I get up, flick the light on, and see him do two things.  He wags his tail, happy to see someone, and then he gets up on his hind legs and paws at his snout.  Points at it, I tell you. I'm thinking he's possessed.  Really. 

Well sir, I do what any man would do. A moment later, the missus is rubbing the sleep from her eyes, saying with no small amount of confusion, "He's doing what?"

"He's possessed, I tell you.  Come and see."

We go outside; he wags and then does the snout thing.  I'm hunting out a rock, intent on being humane and putting him out of his misery.  While I'm doing that, she looks him over.  Turns out he has a small part of a chop bone caught in the roof of his mouth.  My wife - I mean our team, under my supervision - reaches in his mouth, flips it out and we settle down to sleep. The moral here?

I think his scratching was just the sound that opportunity makes.  I don't think there's a big booming pound on the door.  I think it's an annoying scratch that, sized up against the rest of the day, seems worth ignoring.  It doesn't come wrapped with a pretty bow on top, and more times than we care to admit, I'd bet it gets caught in our throat.  If we try to listen for an exact sound, an expected sound, we end up shushing that annoying noise to listen and…you get the point. 

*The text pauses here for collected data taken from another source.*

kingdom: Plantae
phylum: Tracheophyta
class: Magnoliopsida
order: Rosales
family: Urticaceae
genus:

This thing I spoke of at the beginning? I'm thinking it's too much noise to be anything special. Then again, God knows — because He's God — that along with my aging eyes, the ears are going too. Maybe He's just speaking up. Or maybe He's clearing His throat to get my attention.  But that's another column.

I'd listen to those small sounds if I were you. Me? I listen for that scratching all the time. Religiously, if you'll pardon the pun. At worst, it will be another opportunity that doesn't pan out.  At best, I'll know not to kill our new dog.